Adaptant le roman de Nicole Krauss, Radu Mihaileanu propose avec THE HISTORY OF LOVE un film catastrophe, non dans son propos nourri d’un déluge annonçant la fin du monde mais dans sa forme qui rend le message initial abyssal. Un objet d’autant plus déplorable et irritant qu’il se révèle d’une totale prétention. Un cauchemar qui est grotesque grotesque à tous points de vue… En somme un film d’école : le parfait manuel de ce qu’il ne faut pas faire.

Once upon a time…

Il était une fois Alma, aimée par Léo, mais aussi Bruno et Zvi. Après tout n’est-elle pas la femme le plus aimée au monde ? Même si elle est résumée aux formes soulignées par ses tenues et au rouge de ses lèvres, ce n’est pas pour rien que Léo a promis de la faire rire toute sa vie. Il était une fois Alma, une adolescente nommée ainsi parce que c’est le prénom de la femme la plus aimée au monde, l’héroïne d’un roman qui a transporté ses parents. Aujourd’hui à l’hiver de sa vie Léo vit à New-York où son chemin croise celui d’Alma, sans que ni l’un ni l’autre n s’en rende compte. Pourtant leurs destins sont intrinsèquement liés…

The History of Love - 1

Il était une fois un village figé dans le temps et dépourvu de couleur. Une pétrification qui transcende l’hypothèse même de la mort. Tandis que la caméra déambule dans cet espace en suspens et qu’une partition musicale se dessine jusqu’à pleinement s’intensifier, la couleur ressurgit. Entre vie et disparition, un arbre domine le décor. Lové contre celui-ci un couple s’enlace. Il était une fois l’histoire de l’amour.
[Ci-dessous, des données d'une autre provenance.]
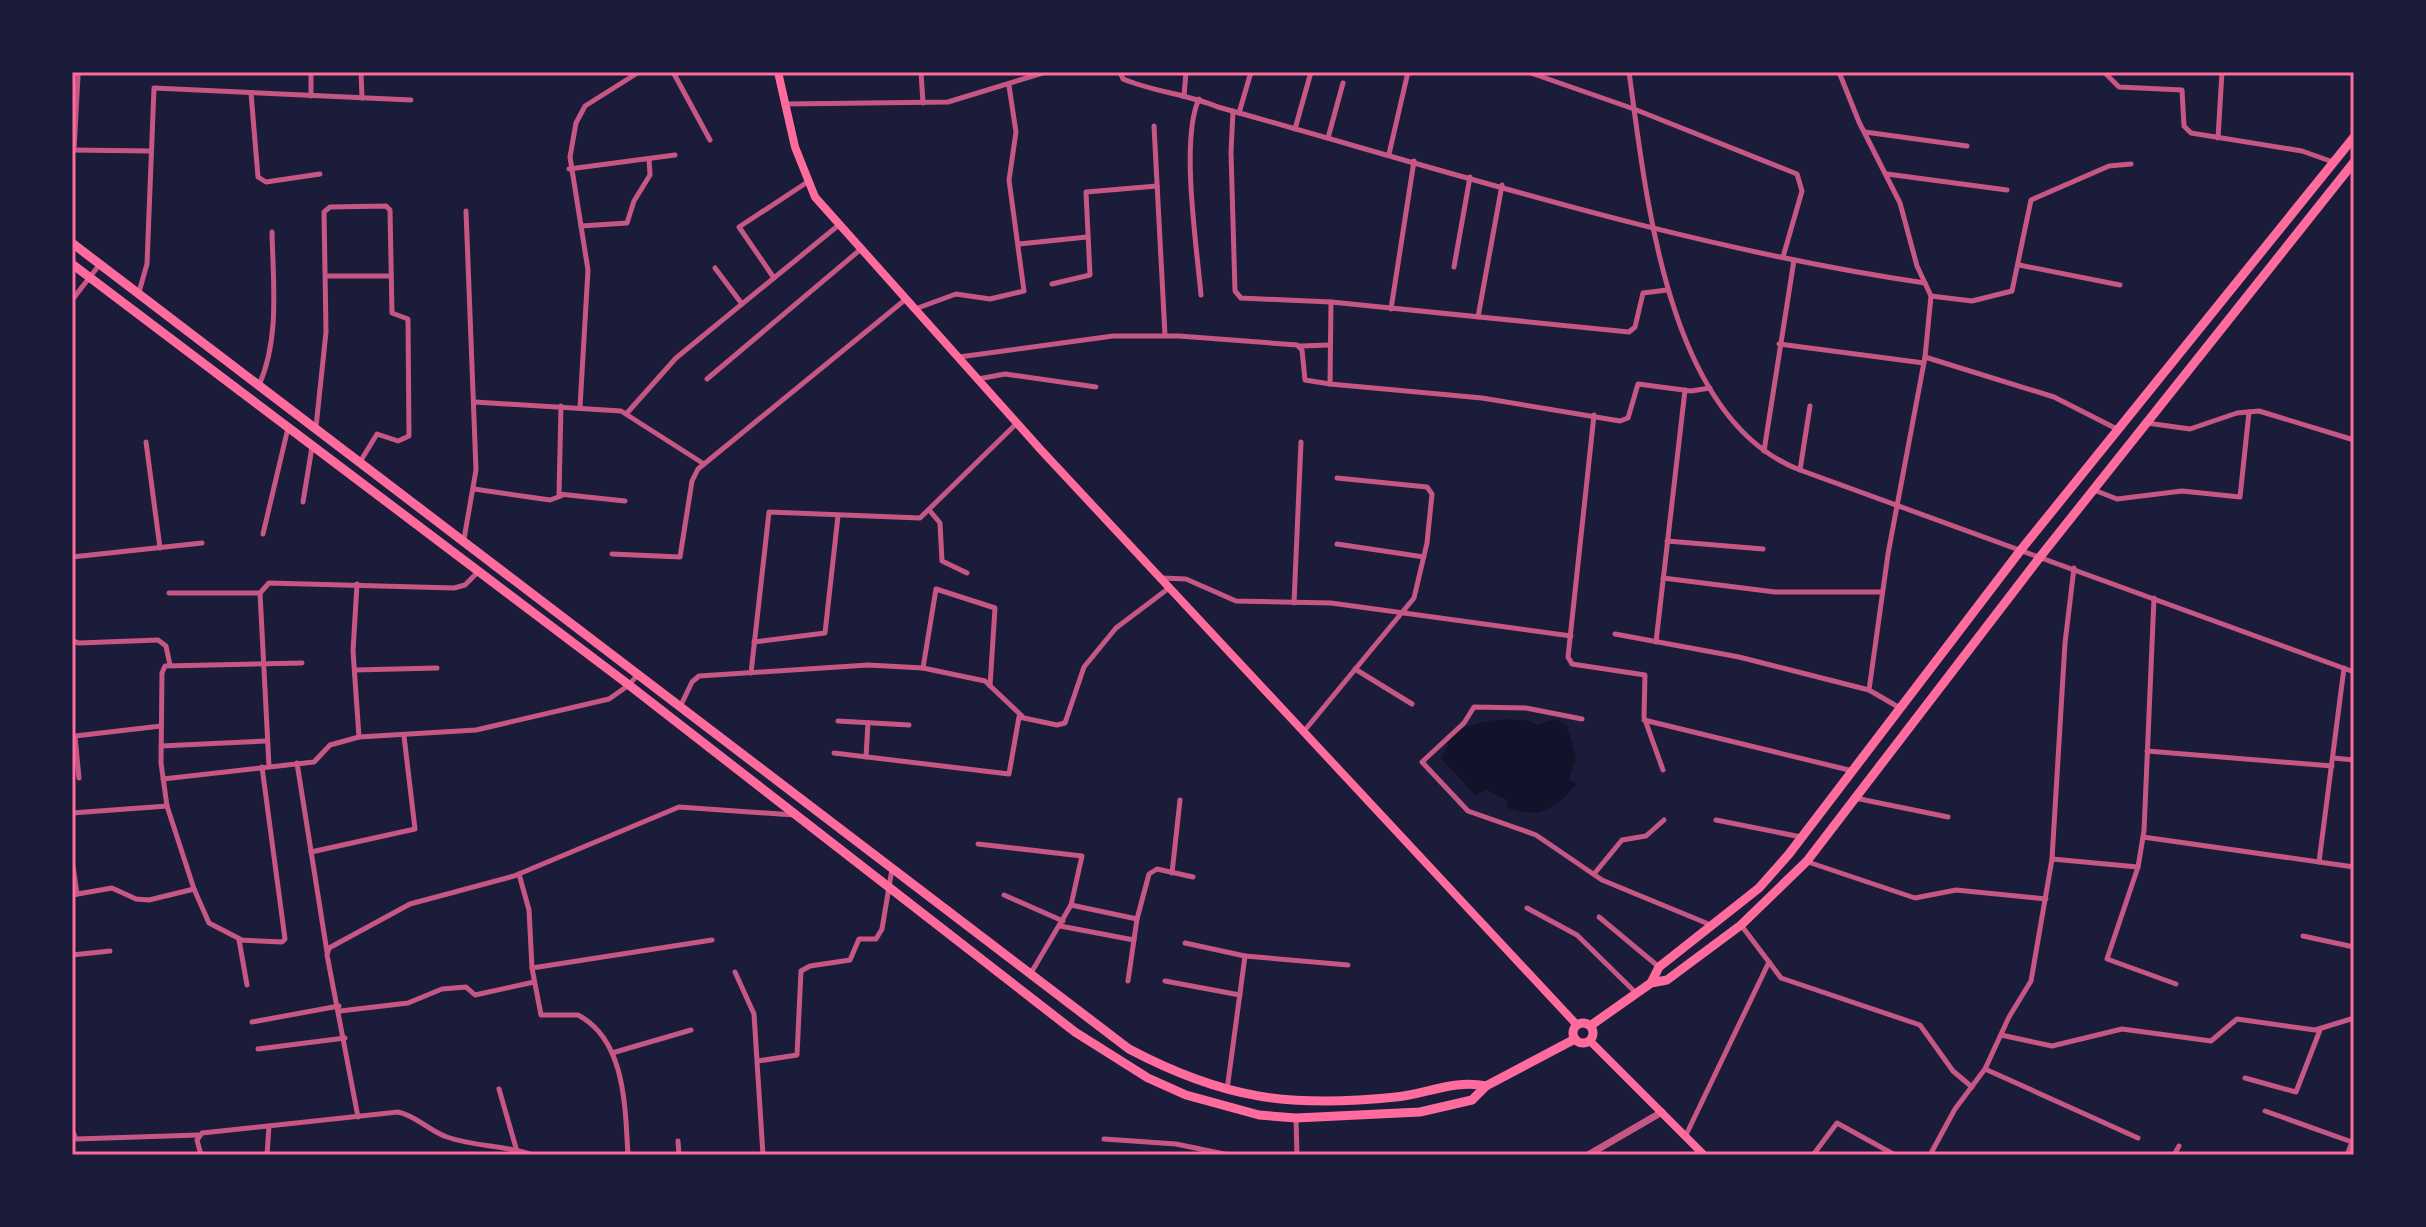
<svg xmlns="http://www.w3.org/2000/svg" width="2426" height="1227" font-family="'Public Sans',sans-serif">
<rect width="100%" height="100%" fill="#1b1b3a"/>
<path fill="#12122b" d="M1509 719 1529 721 1537 725 1555 719 1567 726 1576 757 1569 779 1576 784C1555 810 1541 819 1507 808V800L1486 790 1476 796 1441 758 1448 746 1445 740C1465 723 1484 721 1509 719Z"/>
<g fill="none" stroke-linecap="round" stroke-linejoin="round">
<g stroke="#c65784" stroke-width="5">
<path d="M311 72V96"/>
<path d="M361 72 362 98"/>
<path d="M673 72 710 140"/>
<path d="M921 72 923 103"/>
<path d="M1120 72 1123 79C1154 92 1187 94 1218 107 1451 172 1685 248 1925 283"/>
<path d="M1528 72 1634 109 1797 174 1802 191 1783 257"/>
<path d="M1629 72C1646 193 1666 419 1800 470L2354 672"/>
<path d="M1839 72 1859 122 1900 203 1917 266 1931 296 1925 357"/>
<path d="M2104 72 2119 87 2182 90 2184 126 2191 133 2302 151 2333 162"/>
<path d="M251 93 258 177 266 182 320 174"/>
<path d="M1184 96 1186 72"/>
<path d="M1199 99C1180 139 1197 248 1201 295"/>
<path d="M785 104 948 102 1046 72"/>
<path d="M1233 111 1231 152 1235 291 1241 298 1331 302 1629 332 1635 327 1643 293 1667 290"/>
<path d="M1239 113 1251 72"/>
<path d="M1154 126 1165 335"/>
<path d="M1295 129 1311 72"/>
<path d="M1865 132 1967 146"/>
<path d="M1328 138 1343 83"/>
<path d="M2218 138 2222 72"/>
<path d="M72 150 150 151"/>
<path d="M74 150 78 76"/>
<path d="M1389 154 1408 72"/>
<path d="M569 169 675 155"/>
<path d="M1887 174 2007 190"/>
<path d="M581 226 627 223 634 201 650 175 649 159"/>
<path d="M1019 244 1087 237"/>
<path d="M2019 265 2120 285"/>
<path d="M1454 267 1470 177"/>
<path d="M715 268 742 304"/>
<path d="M326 276H391"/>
<path d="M774 278 739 227 809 181"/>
<path d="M1052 284 1090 275 1086 192 1157 186"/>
<path d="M139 292 147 264 154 88 411 100"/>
<path d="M1931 296 1972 301 2012 291 2031 200 2109 166 2131 164"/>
<path d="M72 300 100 264"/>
<path d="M1331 302 1330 384 1482 398 1620 421 1628 418 1638 384 1691 391 1710 388"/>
<path d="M915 309 956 294 990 299 1024 291 1009 180 1016 132 1009 86"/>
<path d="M1391 309 1414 161"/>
<path d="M1478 317 1502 185"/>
<path d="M1779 344 1924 363"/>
<path d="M1300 346 1330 345"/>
<path d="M959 357 1113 336H1179L1297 345 1302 350 1305 380 1330 384"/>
<path d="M707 379 861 249"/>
<path d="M978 379 1005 374 1096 387"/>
<path d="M259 385C280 339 273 281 272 232"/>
<path d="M475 402 621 411 704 464"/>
<path d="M561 406 559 494 625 501"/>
<path d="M580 407 588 270 570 157 576 123 585 106 639 72"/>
<path d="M627 413 676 358 840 224"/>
<path d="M1594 415 1568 657 1572 664 1645 675 1644 717 1663 770"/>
<path d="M2147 423 2190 429 2237 413 2259 411 2354 440"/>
<path d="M316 427 326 332 324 212 330 207 386 206 390 210 392 313 408 319 409 436 398 441 377 434 360 462"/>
<path d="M146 442 160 548"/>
<path d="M1764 451 1794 260"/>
<path d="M1800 470 1810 406"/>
<path d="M474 489 550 500 561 496"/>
<path d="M2094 490 2117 499 2182 491 2240 497 2249 412"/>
<path d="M303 502 312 447"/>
<path d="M930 511 940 523 942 561 967 573"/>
<path d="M263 534 288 428"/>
<path d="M464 539 476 470 466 211"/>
<path d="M1667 541 1763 549"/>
<path d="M1337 544 1424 557"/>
<path d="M612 554 680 557 692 481 698 469 906 299"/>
<path d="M72 557 202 543"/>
<path d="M1162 578 1186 579 1236 601 1331 603 1571 636"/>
<path d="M1663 578 1775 592H1882"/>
<path d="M357 584 353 651 359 737"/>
<path d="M169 593H260"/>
<path d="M2154 598 2144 831 2138 867 2107 959 2176 984"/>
<path d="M1294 603 1301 442"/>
<path d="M1615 634 1739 657 1869 690"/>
<path d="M72 641 79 643 158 640 166 646 170 665"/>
<path d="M754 642 825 633 838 516"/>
<path d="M1656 642 1685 390"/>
<path d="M923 668 936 589 995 608 990 686"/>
<path d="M1355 669 1412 704"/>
<path d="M355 670 437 668"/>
<path d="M751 673 769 512 920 518 1017 423"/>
<path d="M681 705 692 682 699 676 868 665 923 668 985 681 1022 716"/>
<path d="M1900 708 1869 690 1888 554 1925 357 2054 397 2117 429"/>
<path d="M1582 719 1526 708 1474 707 1464 723 1422 762 1468 811 1536 835 1602 880 1711 925"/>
<path d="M1644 720 1853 771"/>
<path d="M838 721 909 725"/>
<path d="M1305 730 1414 598 1427 543 1432 494 1427 487 1337 478"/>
<path d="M161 746 267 741"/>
<path d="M2147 751 2332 766"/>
<path d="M834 753 1009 774 1019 717 1057 725 1065 723 1084 667 1116 628 1169 588"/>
<path d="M866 757 868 723"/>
<path d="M2333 758 2354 760"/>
<path d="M297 763 327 952"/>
<path d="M269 766 260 593 269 583 454 588 465 585 478 572"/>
<path d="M79 778 75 736 161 726"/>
<path d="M163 779 314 762 330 745 359 737 476 730 609 699 629 685 639 673"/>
<path d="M1855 798 1948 817"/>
<path d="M72 813 167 806"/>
<path d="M1716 820 1801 837"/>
<path d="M2143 837 2354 867"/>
<path d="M978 844 1082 856 1071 905 1031 973"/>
<path d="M311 852 415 829 404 736"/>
<path d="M72 859 77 894"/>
<path d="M2052 859 2138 867"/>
<path d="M1808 862 1915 898 1956 890 2046 899"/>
<path d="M2319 862 2344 668"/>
<path d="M1172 873 1180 800"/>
<path d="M519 874 529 910 532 968 712 940"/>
<path d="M1594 874 1622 840 1646 836 1664 820"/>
<path d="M194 889 167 806 161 763 162 673 165 666 302 663"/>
<path d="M72 895 112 888 136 899 149 900 194 889 209 923 240 939"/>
<path d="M1004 895 1063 921"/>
<path d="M1071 905 1137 919"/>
<path d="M1527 908 1577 935 1636 993"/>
<path d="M1599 917 1659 967"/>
<path d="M1741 925 1781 978 1920 1025 1953 1071 1972 1087"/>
<path d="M1060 926 1134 940"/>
<path d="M2303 936 2354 947"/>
<path d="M1185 943 1245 956 1348 965"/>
<path d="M72 955 110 951"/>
<path d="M532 968 541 1015H578C626 1040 625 1108 628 1155"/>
<path d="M735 972 754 1014 763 1155"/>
<path d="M1128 981 1137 919 1149 874 1157 869 1193 877"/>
<path d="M1165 981 1240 995"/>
<path d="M247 985 239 940 282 942 285 939 262 767"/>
<path d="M340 1011 408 1003 442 989 466 987 475 995 534 982"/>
<path d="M252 1022 339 1006"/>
<path d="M2001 1035 2052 1046 2122 1029 2211 1041 2237 1019 2315 1030 2354 1018"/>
<path d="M258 1049 345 1038"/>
<path d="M612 1053 691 1030"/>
<path d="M758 1061 797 1055 801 971 810 966 850 960 859 939H876L882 929 892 869"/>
<path d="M1985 1069 2138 1138"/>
<path d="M2245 1078 2296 1092 2320 1030"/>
<path d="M499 1089 516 1148"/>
<path d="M1227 1090 1245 956"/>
<path d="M2265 1111 2352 1142"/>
<path d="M358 1117 327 955 329 948 410 904 514 876 679 807 794 815"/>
<path d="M1296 1118 1297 1155"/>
<path d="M72 1130 76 1139 198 1135"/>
<path d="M1686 1135 1769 962"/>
<path d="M1104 1139 1176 1144 1229 1155"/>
<path d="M678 1141 679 1155"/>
<path d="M201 1155 197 1140 202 1133 398 1112C417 1116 429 1131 447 1137 475 1147 505 1145 533 1155"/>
<path d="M267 1155 269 1126"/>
<path d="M1813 1155 1837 1123 1895 1155"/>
<path d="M1930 1155 1955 1109 1985 1069 2009 1017 2031 981 2052 859 2065 643 2074 568"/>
<path d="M2174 1155 2179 1146"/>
<path d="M2347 1155 2354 1137"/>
</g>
<path stroke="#c65784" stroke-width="7" d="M1588 1155 1662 1112"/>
<g stroke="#ff6b9d" stroke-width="8">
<path d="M778 72 795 147 815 197 1041 450 1577 1025"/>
<path d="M1590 1041 1704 1155"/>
</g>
<g stroke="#ff6b9d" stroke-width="9">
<path d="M72 243 1129 1049C1224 1099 1289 1108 1396 1097 1426 1094 1456 1079 1486 1086"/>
<path d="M72 264 629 685 1075 1032 1148 1078 1186 1095 1259 1115 1296 1118 1420 1112 1472 1100 1486 1086 1575 1039"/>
<path d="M1651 983 1659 967 1759 888 1789 854 2020 551 2354 137"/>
<circle cx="1583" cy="1033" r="10"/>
<path d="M1590 1026 1651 983 1667 980 1741 925 1807 861 2040 557 2354 162"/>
</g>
</g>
<rect width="2426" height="1227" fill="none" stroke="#1b1b3a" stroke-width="148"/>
<rect x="74" y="74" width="2278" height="1079" fill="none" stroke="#ff6b9d" stroke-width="3"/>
</svg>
L’introduction nous laisse-t-elle dubitatifs que nous voyageons rapidement dans le temps jusqu’au New-York de 2006. Pataugeant entre deux principaux personnages et autant de lignes de récit, nous découvrons la solitude et la rancoeur de Léo – vieux juif raciste âprement caricatural qui propose avec son ami et voisin Bruno un duo comique des plus pathétique – ainsi que la lassitude d’Alma fasse à la folie de sa mère – qu’elle tente de caser – et de son frère – persuadé que le déluge est proche. Observant ses personnages qui, de séquences en séquences, de fatalité en fatalité, sont de plus en plus ridicules, Radu Mihaileanu tente d’entremêler leur destinée au fil de séquence dont l’écriture se ressent amèrement sans parvenir au moindre équilibre. Entre surjeu et effets (gratuits) de mise en scène, Léo comme Alma nous agacent vivement.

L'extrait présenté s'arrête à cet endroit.